Therefore, the development of highly-active, durable and earth-abundant ORR catalysts is a prerogative for LTFCs large-scale applicability in the automotive industry. Extensive research efforts have been applied to the development of metal-free and noble-metal free catalysts. Some of the most promising precious-metal-free catalysts are based on transition metals / nitrogen, supported on carbon. Such ORR catalysts have been synthetized using inexpensive precursors, containing several transitions metals, including Fe, Co, Ni, Cu. Pyrolysis was introduced in the catalysis synthesis procedure, improving both catalyst stability and activity. Some Co and Fe based catalysts have been reported to provide higher activities and stabilities than Pt/C in alkaline electrolyte. However, despite the extensive studies and improvements on precious-metal-free catalysts, their activity in acidic conditions is still considerably lower than that of platinum-based catalysts and catalysts that perform remarkably in alkaline conditions loose activity at low pH, due to the low activity of the nitrogen sites in these conditions.
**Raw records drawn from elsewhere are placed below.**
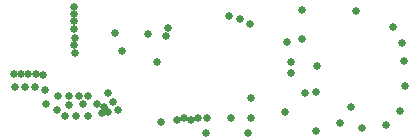
<source format=gbs>
G75*
G70*
%OFA0B0*%
%FSLAX24Y24*%
%IPPOS*%
%LPD*%
%AMOC8*
5,1,8,0,0,1.08239X$1,22.5*
%
%ADD10C,0.0260*%
D10*
X002204Y001253D03*
X001956Y001447D03*
X002344Y001622D03*
X002803Y001652D03*
X003275Y001658D03*
X003523Y001568D03*
X003644Y001404D03*
X003438Y001338D03*
X003964Y001447D03*
X003795Y001719D03*
X003656Y002016D03*
X002972Y001937D03*
X002670Y001931D03*
X002337Y001931D03*
X001981Y001931D03*
X001533Y002137D03*
X001219Y002215D03*
X000880Y002215D03*
X000547Y002228D03*
X000505Y002651D03*
X000735Y002645D03*
X000965Y002645D03*
X001231Y002645D03*
X001479Y002627D03*
X002537Y003365D03*
X002525Y003607D03*
X002531Y003868D03*
X002525Y004170D03*
X002525Y004425D03*
X002526Y004664D03*
X002526Y004882D03*
X003881Y004022D03*
X004991Y003973D03*
X005570Y003919D03*
X005635Y004196D03*
X004126Y003425D03*
X005275Y003056D03*
X008395Y001856D03*
X009535Y001376D03*
X008395Y001196D03*
X007735Y001196D03*
X006955Y001196D03*
X006655Y001196D03*
X006415Y001136D03*
X006175Y001196D03*
X005935Y001136D03*
X005419Y001065D03*
X006912Y000696D03*
X008326Y000696D03*
X010571Y000764D03*
X011384Y001035D03*
X012107Y000861D03*
X012899Y000945D03*
X013389Y001430D03*
X011755Y001556D03*
X010571Y002065D03*
X010202Y002023D03*
X009742Y002689D03*
X010615Y002936D03*
X009730Y003064D03*
X009595Y003716D03*
X010105Y003827D03*
X008369Y004336D03*
X008038Y004472D03*
X007666Y004590D03*
X010105Y004785D03*
X011905Y004763D03*
X013152Y004215D03*
X013455Y003688D03*
X013522Y003082D03*
X013528Y002265D03*
X002966Y001253D03*
X002591Y001253D03*
X001563Y001658D03*
M02*

</source>
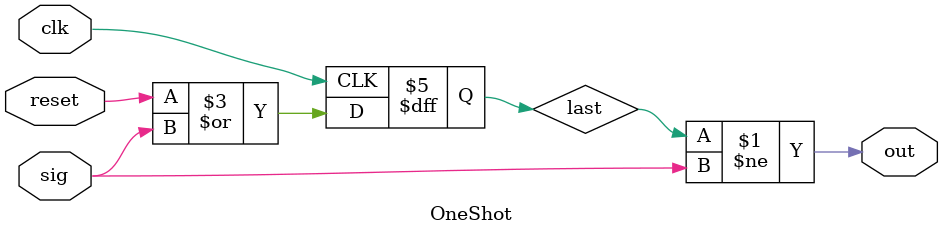
<source format=sv>
`timescale 1ns / 1ps


module OneShot(
    input clk,
    input sig,
    input reset = 0,
    output out
    );
    reg last = 0;
    
    assign out = last != sig;
    
    always @(posedge clk) begin
        last <= reset | sig;
    end
    
endmodule

</source>
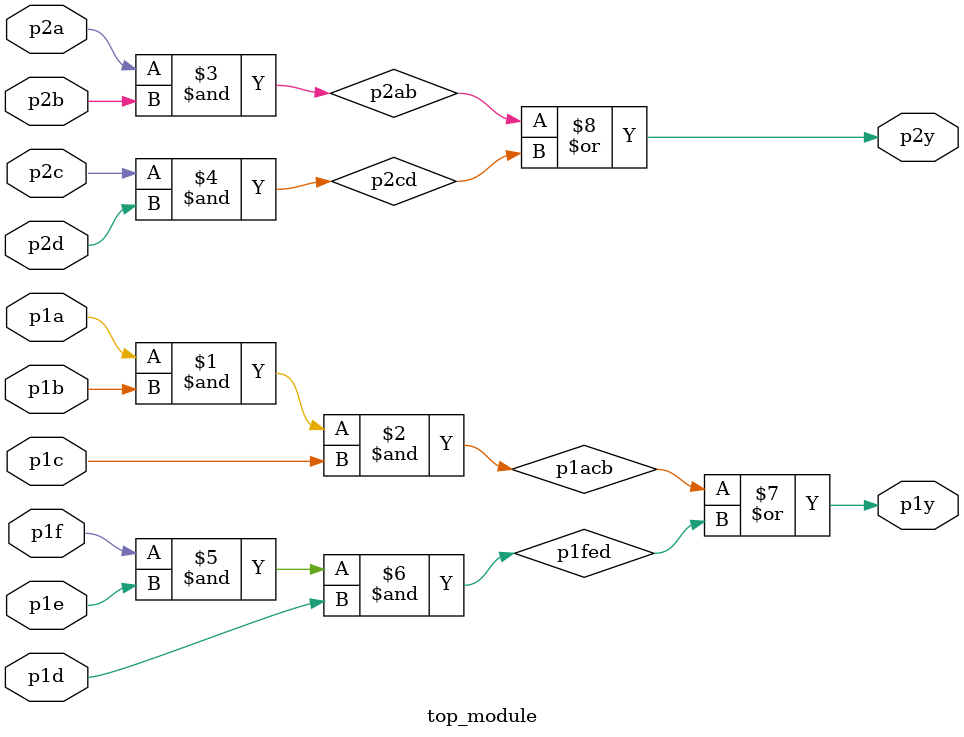
<source format=sv>
module top_module ( 
    input p1a, p1b, p1c, p1d, p1e, p1f,
    output p1y,
    input p2a, p2b, p2c, p2d,
    output p2y );
    wire p1acb;
    assign p1acb = p1a & p1b & p1c;
    //
    wire p2ab;
    assign p2ab = p2a & p2b;
    //
    wire p2cd;
    assign p2cd = p2c & p2d;
    //
    wire p1fed;
    assign p1fed = p1f & p1e & p1d;
    //
    assign p1y = p1acb | p1fed;
    assign p2y = p2ab | p2cd;
endmodule

</source>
It is recognised that the catalytical activity can be improved by increasing the specific surface area (SSA) and the coverage of active sites. However, due to mass transfer limitations, at a depth of tens of nanometres the catalytic sites become inactive, which limits the activity improvement that can be achieved by the increase in surface area. To further improve the ORR efficiency, researchers have recently attempted to modify the triple point interface, between the electrolyte, oxygen and solid catalyst. Ionic liquids have been used to tune the hydrophobicity of the catalyst surface to prevent produced water from blocking the active sites, increasing the solubility and transport properties of oxygen in the vicinity of the catalyst, and promote the proton conductivity. The so-obtained catalysts, known as SCILL (solid catalyst with ionic liquid layer) have shown improved catalytic performance, both in acidic and alkaline conditions.
Despite being a very promising technique, the mechanism behind the increased activity in presence of ionic liquids needs to be better understood. It has been proposed that the ionic liquids increase oxygen solubility, augmenting the concentration of reactant on the catalyst surface. Other researchers have suggested that the increased ORR activity results primarily from the decrease in the coverage of non-active species, which are stable intermediates and can limit the catalytical activity or from the increased hydrophobicity of the surface, resulting in improved removal of the produced water.